Bei der Landesgartenschau in Öhringen dreht sich alles um den Limes. Foto: LGS

Erstmals findet in die Landesgartenschau in diesme Jahr im kleinsten Landkreis Baden-Württembergs statt, im Hohenlohekreis. Die Gastgeberstadt Öhringen hofft auf mehr als 750 000 Besucher – und auf eine verbesserte Infrastruktur.

Öhringen/Stuttgart - Das beschauliche Öhringen gleicht in diesen Tagen noch oft einer Großbaustelle. An fast jeder Ecke der Innenstadt wird emsig gewerkelt. Hecken werden in Form gebracht, Spielplätze aufgebaut, Bäume geschnitten. Die 23 000-Einwohner-Stadt im Hohenlohekreis, direkt an der A 6 zwischen Heilbronn und Schwäbisch Hall gelegen, putzt sich für die ­Landesgartenschau heraus, die am 22. April eröffnet wird.

„Drei Jahre lang haben wir gebaut und vorbereitet, wir sind voll im Zeitplan“, verspricht Oberbürgermeister Thilo Michler. Erstmals gastiert eine Landesgartenschau im, gemessen an seiner Einwohnerzahl, kleinsten Landkreis Baden-Württembergs. Im Mittelpunkt der 171 Tage dauernden Blumen-, Garten- und Landschaftsarchitekturschau steht der Limes, der direkt auf dem Gelände verläuft. Öhringen gehörte von 160 bis um 260 nach Christus rund hundert Jahre zum römischen Weltreich. Am heutigen östlichen Rand der Kernstadt verlief der römische Schutzwall schnurgerade über eine Entfernung von rund 80 Kilometern.

Das Motto der Landesgartschau – „Der Limes blüht auf“ – soll schon in wenigen Wochen gleich zu Beginn der Ausstellung sichtbar werden.
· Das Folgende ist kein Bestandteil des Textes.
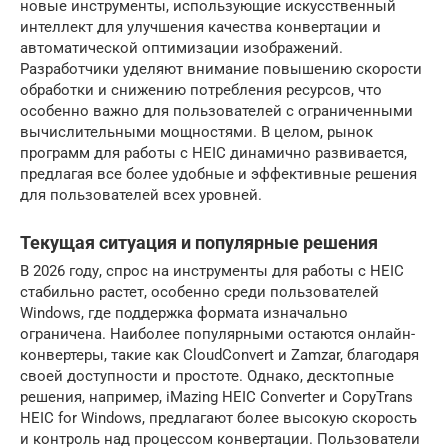
новые инструменты, использующие искусственный
интеллект для улучшения качества конвертации и
автоматической оптимизации изображений.
Разработчики уделяют внимание повышению скорости
обработки и снижению потребления ресурсов, что
особенно важно для пользователей с ограниченными
вычислительными мощностями. В целом, рынок
программ для работы с HEIC динамично развивается,
предлагая все более удобные и эффективные решения
для пользователей всех уровней.
Текущая ситуация и популярные решения
В 2026 году, спрос на инструменты для работы с HEIC
стабильно растет, особенно среди пользователей
Windows, где поддержка формата изначально
ограничена. Наиболее популярными остаются онлайн-
конвертеры, такие как CloudConvert и Zamzar, благодаря
своей доступности и простоте. Однако, десктопные
решения, например, iMazing HEIC Converter и CopyTrans
HEIC for Windows, предлагают более высокую скорость
и контроль над процессом конвертации. Пользователи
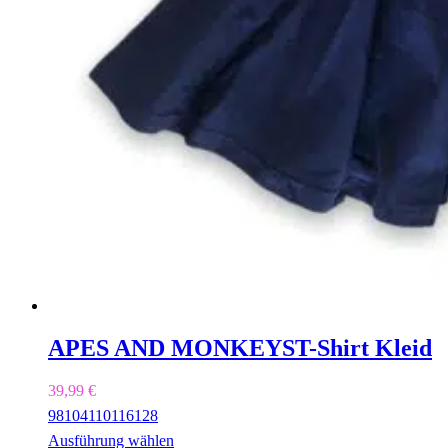
APES AND MONKEYS
T-Shirt Kleid
39,99
€
98
104
110
116
128
Ausführung wählen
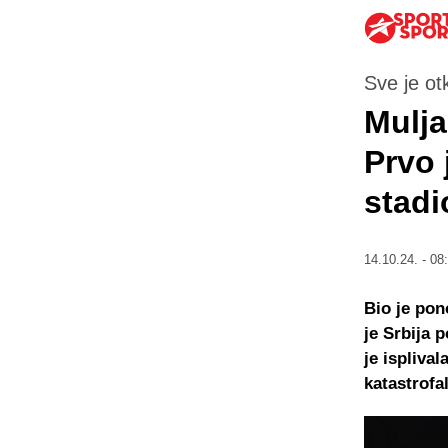
Sve je ot
Mulja
Prvo 
stadi
14.10.24. - 08
Bio je pon
je Srbija 
je isplival
katastrofa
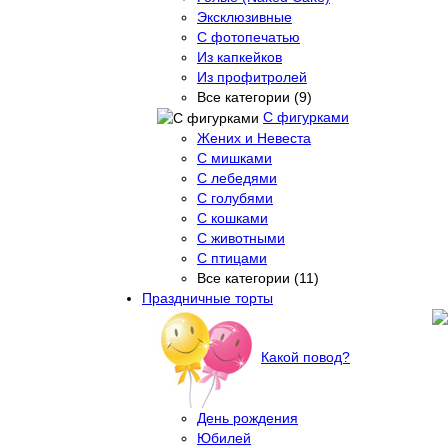
Эксклюзивные
С фотопечатью
Из капкейков
Из профитролей
Все категории (9)
С фигурками
Жених и Невеста
С мишками
С лебедями
С голубями
С кошками
С животными
С птицами
Все категории (11)
Праздничные торты
Какой повод?
День рождения
Юбилей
Mehr als 80 000 Tulpenzwiebel haben die Gärtner im Herbst in der Erde verbuddelt – pünktlich zur Eröffnung sollen sie in voller Farbenpracht sprießen. Stilisiert wird der Limes von einem eindrucksvollen 450 Meter langen Pflanzenband aus rotlaubigen Gehölzen. Außerdem wird ein Original-Limestor nachgebaut, durch das die ­Besucher flanieren können.

38 Millionen Euro lässt sich Öhringen die Gartenschau kosten

Konzipiert wurde die Öhringer Blumenschau von dem Landschaftsarchitekten Stephan Lenzen, der auch für die Internationale Gartenausstellung in Hamburg 2013 und für die Bundesgartenschau in Koblenz 2011 ­verantwortlich zeichnete. Größte Herausforderung für ihn und Gartenschau-Geschäftsführerin Annette Stoll-Zeitler war es, die beiden denkmalgeschützten Bereiche des Hofgartens im Süden der Altstadt und des Hofguts im Osten zu verbinden und dabei den neu geschaffenen Landschaftspark Cappelaue anzubinden. Durch das 30 Hektar große Ausstellungsgelände schlängelt sich das kleine Flüsschen Ohrn.

Insgesamt 38 Millionen Euro lässt sich Öhringen die Gartenschau kosten, zu der ­Finanzbürgermeister und Gartenschau-Geschäftsführer Erich Herrmann bis zum 9. Oktober rund 750 000 Besucher erwartet. Bisher wurden bereits mehr als 15 000 Dauerkarten verkauft.

Etwa 28 Millionen Euro fließen inInvestitionen für dauerhafte Parkanlagen, 50 Prozent dieser Kosten übernimmt das Land Baden-Württemberg. Weitere zehn Millionen Euro stehen für die temporären Ausstellungen und Veranstaltungen zur Verfügung und sollen durch Eintrittskartenverkauf und Sponsoren wieder erwirtschaftet werden.

Ziel ist es, möglichst viele Bauten nachhaltig nutzen zu können. Musterbeispiel ­dafür ist der Pavillon des Landratsamts, der nach der Gartenschau zu einem Jugendhaus umgestaltet werden soll.